Depending on the use case, you may use something like

julia> A = OffsetArray(rand(2,2), 1,1)
2×2 OffsetArray(::Matrix{Float64}, 2:3, 2:3) with eltype Float64 with indices 2:3×2:3:
 0.0829426  0.531739
 0.110745   0.966358

julia> function offset_view(A, inds...)
               view(A, map(to_offset_range, to_indices(A, inds))...)
       end
offset_view (generic function with 1 method)

julia> to_offset_range(r::AbstractUnitRange) = Base.IdentityUnitRange(r)
to_offset_range (generic function with 1 method)

julia> to_offset_range(x) = x
to_offset_range (generic function with 2 methods)
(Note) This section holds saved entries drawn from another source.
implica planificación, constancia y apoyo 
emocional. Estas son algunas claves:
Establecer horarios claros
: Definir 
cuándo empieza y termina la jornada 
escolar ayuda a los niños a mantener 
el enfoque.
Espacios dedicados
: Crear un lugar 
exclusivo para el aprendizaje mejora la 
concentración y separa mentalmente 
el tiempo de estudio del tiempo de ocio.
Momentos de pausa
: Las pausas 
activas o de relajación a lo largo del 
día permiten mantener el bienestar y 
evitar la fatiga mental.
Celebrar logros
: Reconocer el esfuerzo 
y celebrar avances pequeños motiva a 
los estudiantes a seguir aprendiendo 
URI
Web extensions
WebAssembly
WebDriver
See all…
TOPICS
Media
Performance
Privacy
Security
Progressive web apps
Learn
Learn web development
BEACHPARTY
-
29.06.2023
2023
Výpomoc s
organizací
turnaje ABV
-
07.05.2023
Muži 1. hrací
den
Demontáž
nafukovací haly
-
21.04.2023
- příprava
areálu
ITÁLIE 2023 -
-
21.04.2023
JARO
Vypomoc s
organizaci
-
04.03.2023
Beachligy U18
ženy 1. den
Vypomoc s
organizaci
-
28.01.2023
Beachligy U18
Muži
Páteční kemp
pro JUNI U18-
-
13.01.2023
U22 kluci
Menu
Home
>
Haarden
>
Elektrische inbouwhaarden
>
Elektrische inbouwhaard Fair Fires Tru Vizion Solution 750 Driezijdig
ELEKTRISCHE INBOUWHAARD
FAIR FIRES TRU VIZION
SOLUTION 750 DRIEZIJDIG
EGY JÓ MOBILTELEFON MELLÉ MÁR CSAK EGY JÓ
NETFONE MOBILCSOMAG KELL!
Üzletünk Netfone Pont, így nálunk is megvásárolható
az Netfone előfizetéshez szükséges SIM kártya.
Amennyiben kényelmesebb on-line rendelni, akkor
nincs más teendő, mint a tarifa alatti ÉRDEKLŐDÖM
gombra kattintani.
julia> offset_view(A, 2:3, 2:3)
2×2 view(OffsetArray(::Matrix{Float64}, 2:3, 2:3), Base.IdentityUnitRange(2:3), Base.IdentityUnitRange(2:3)) with eltype Float64 with indices 2:3×2:3:
 0.0829426  0.531739
 0.110745   0.966358

julia> offset_view(A, 2:3, 3)
2-element view(OffsetArray(::Matrix{Float64}, 2:3, 2:3), Base.IdentityUnitRange(2:3), 3) with eltype Float64 with indices 2:3:
 0.5317390043544079
 0.9663578290747614

julia> offset_view(A, 2:3, :)
2×2 view(OffsetArray(::Matrix{Float64}, 2:3, 2:3), Base.IdentityUnitRange(2:3), Base.IdentityUnitRange(Base.Slice(OffsetArrays.IdOffsetRange(values=2:3, indices=2:3)))) with eltype Float64 with indices 2:3×Base.Slice(OffsetArrays.IdOffsetRange(values=2:3, indices=2:3)):
 0.0829426  0.531739
 0.110745   0.966358

I don’t think OffsetArrays supports view directly, but you could just wrap them, as in

using OffsetArrays

_drop(::Integer, ι...) = (_drop(ι...)...,)
_drop(i1, ι...) = (i1, _drop(ι...)...,)

function offset_view(a::AbstractArray, indices...)
    OffsetArray(view(a, indices...), _drop(indices...)...)
end

The _drop is required to make sure integer indices are dropped. I did not test this extensively, so there may be horrible corner cases.

Thanks! But your code indicates that such a function should be provided by the OffestArrays package because your code is too esoteric for an ordinary user to come up with.

So, I disagree with your reasoning that such a function isn’t a useful part of the package because the user can easily write it.

I’m sure that I will not be able to write such a function “Depending on [my] use case”.

I mean, it’s just a very different meaning of a view (and indexing in general).

The “consistent” behavior would mean that A[2:3] should return an offset array with indices 2:3, regardless of the type or indices of A. That’s just a different sort of indexing behavior than what Julia has standardized on.